→ TEXTO DO EXERCÍCIO

29 de março de 2024
Colunistas Sergio Vaz

A Busca / Historia de un Crimen: La Búsqueda

De Catalina Aguilar Mastretta, Santiago Limón, Katina Medina Mora, diretores, México, 2020
Nota: ★★★☆
Em 2010, uma tragédia familiar chocou e comoveu o México: uma garotinha de 4 anos de idade desapareceu de sua casa, num condomínio de ricos na cidade de Huixquilucan, na região metropolitana da capital federal. Nove dias depois, seu corpo foi encontrado – em seu próprio quarto, na sua própria cama.
O caso não saía das manchetes dos jornais, dos telejornais.
Historia de un Crimen: La Búsqueda, no Brasil simplesmente A Busca, minissérie de 6 episódios, de 2020, conta todo o caso. É uma série bem realizada em todos os quesitos – fotografia, montagem, trilha sonora. O elenco está todo uniformemente correto, a direção – de Catalina Aguilar Mastretta, Santiago Limón, Katina Medina Mora – é segura, firme.
E o caso, a história, é fascinante – e chocante.
A sensação que dá é que a história da garotinha Paulette Gebara Farah teve, sobre as pessoas em geral, no México, o impacto que tiveram aqui os tristíssimos casos dos assassinatos da Rua Cuba, do assassinato dos pais do casal Von Richthofen e da garotinha Isabella Nardoni – juntos!

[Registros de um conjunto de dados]
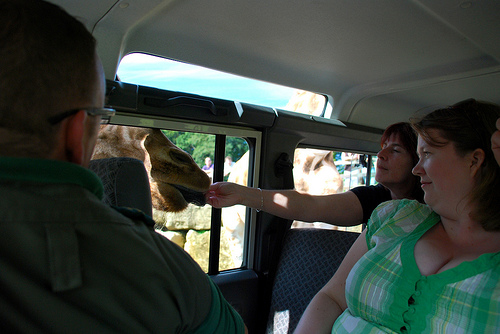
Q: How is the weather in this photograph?
A: It is cloudy.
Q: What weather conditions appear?
A: It is cloudy.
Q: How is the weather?
A: It is cloudy.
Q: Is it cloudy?
A: Yes, it is cloudy.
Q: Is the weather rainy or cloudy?
A: It is cloudy.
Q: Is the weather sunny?
A: No, it is cloudy.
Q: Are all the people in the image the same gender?
A: No, they are both male and female.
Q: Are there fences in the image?
A: No, there are no fences.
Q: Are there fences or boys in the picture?
A: No, there are no fences or boys.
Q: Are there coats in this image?
A: Yes, there is a coat.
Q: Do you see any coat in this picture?
A: Yes, there is a coat.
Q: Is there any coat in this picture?
A: Yes, there is a coat.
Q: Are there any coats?
A: Yes, there is a coat.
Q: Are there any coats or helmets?
A: Yes, there is a coat.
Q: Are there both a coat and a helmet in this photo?
A: No, there is a coat but no helmets.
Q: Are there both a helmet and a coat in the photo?
A: No, there is a coat but no helmets.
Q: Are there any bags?
A: No, there are no bags.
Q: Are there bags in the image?
A: No, there are no bags.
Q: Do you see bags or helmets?
A: No, there are no bags or helmets.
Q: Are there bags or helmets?
A: No, there are no bags or helmets.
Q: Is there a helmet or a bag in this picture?
A: No, there are no bags or helmets.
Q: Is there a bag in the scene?
A: No, there are no bags.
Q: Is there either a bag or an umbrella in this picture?
A: No, there are no bags or umbrellas.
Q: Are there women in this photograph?
A: Yes, there is a woman.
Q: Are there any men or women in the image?
A: Yes, there is a woman.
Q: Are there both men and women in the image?
A: Yes, there are both a woman and a man.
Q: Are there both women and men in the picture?
A: Yes, there are both a woman and a man.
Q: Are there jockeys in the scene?
A: No, there are no jockeys.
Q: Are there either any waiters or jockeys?
A: No, there are no jockeys or waiters.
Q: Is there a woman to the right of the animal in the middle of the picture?
A: Yes, there is a woman to the right of the animal.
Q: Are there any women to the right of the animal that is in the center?
A: Yes, there is a woman to the right of the animal.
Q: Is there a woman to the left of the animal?
A: No, the woman is to the right of the animal.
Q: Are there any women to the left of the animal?
A: No, the woman is to the right of the animal.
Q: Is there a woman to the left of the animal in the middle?
A: No, the woman is to the right of the animal.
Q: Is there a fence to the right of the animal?
A: No, there is a woman to the right of the animal.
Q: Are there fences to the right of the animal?
A: No, there is a woman to the right of the animal.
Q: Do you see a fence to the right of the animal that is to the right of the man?
A: No, there is a woman to the right of the animal.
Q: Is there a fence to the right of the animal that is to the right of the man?
A: No, there is a woman to the right of the animal.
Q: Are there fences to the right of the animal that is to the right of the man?
A: No, there is a woman to the right of the animal.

→ LISTA DE TAREFAS
A. Conforme a resenha sobre a minissérie A Busca, em quais aspectos a série se mostra bem realizada? Responda em uma a três frases.
B. Edite a resenha sobre a minissérie A Busca: reproduza o trecho entre "A Busca / Historia" e "jornais, dos telejornais.", inclusive, trocando "garotinha" por "menina".
C. Retome a resenha sobre a minissérie A Busca a partir do ponto em que ela termina, dando-lhe continuidade.

→ RESPOSTAS POR TAREFA
A. A série é bem realizada na fotografia, na montagem e na trilha sonora. Além disso, o elenco está todo uniformemente correto, e a direção é segura e firme.

B.
A Busca / Historia de un Crimen: La Búsqueda

De Catalina Aguilar Mastretta, Santiago Limón, Katina Medina Mora, diretores, México, 2020
Nota: ★★★☆
Em 2010, uma tragédia familiar chocou e comoveu o México: uma menina de 4 anos de idade desapareceu de sua casa, num condomínio de ricos na cidade de Huixquilucan, na região metropolitana da capital federal. Nove dias depois, seu corpo foi encontrado – em seu próprio quarto, na sua própria cama.
O caso não saía das manchetes dos jornais, dos telejornais.

C.
Uma autoridade incompetente – e todos os erros possíveis

Há vários, diversos elementos impactantes na história – todos muito bem mostrados na série. O primeiro deles, sem dúvida alguma já adiantei no primeiro parágrafo deste texto: o fato de que o corpo de Paulette ter sido encontrado na sua própria cama, nove dias depois que toda a imprensa mexicana falava do seu desaparecimento.
O caso virou tema político, como infelizmente acontece tantas vezes com grandes tragédias, não apenas nos países pobres de nuestra América Latina, mas em todo o mundo. O avô paterno da garota, Maurício Gebara Senior (Enrique Singer), tinha relações de amizade com o político que havia sido governador do Estado do México, e pediu ao amigo que intercedesse para que a polícia estadual desse prioridade total ao caso.
O então governador, Enrique Peña Nieto, era candidato à Presidência da República, e exigiu das autoridades de segurança prioridade total para o caso que comovia a opinião pública.
E aí aconteceu um imenso azar para todos os envolvidos na história: o procurador de Justiça estadual encarregado de chefiar as investigações era um sujeito absolutamente despreparado, incompetente, imbecil, idiota, vaidoso, autoritário.
As polícias cometem erros – no mundo todo. Na ficção e na vida real. Vemos isso na TV todo santo dia – nos noticiários, nos programas jornalísticos, assim como nos filmes, nas séries de TV.
Pressionada pelo governador do Estado, pela imprensa, e nas mãos de um absoluto pustema, a polícia do Estado do México cometeu todos os erros possíveis e imagináveis – e mais todos os que não se poderia sequer imaginar.
O tal procurador, Alberto Bazbaz, é um dos protagonistas da série. É interpretado por Dario Yazbek Bernal – e esse rapaz, bem jovem, nascido em 1990 na Cidade do México, 15 títulos no currículo, tem uma interpretação excelente. À medida em que vai sendo cada vez mais pressionado por emissários do governador do Estado e pela imprensa, a fisionomia dele vai mudando, o rosto vai ficando com manchas – uma coisa impressionante.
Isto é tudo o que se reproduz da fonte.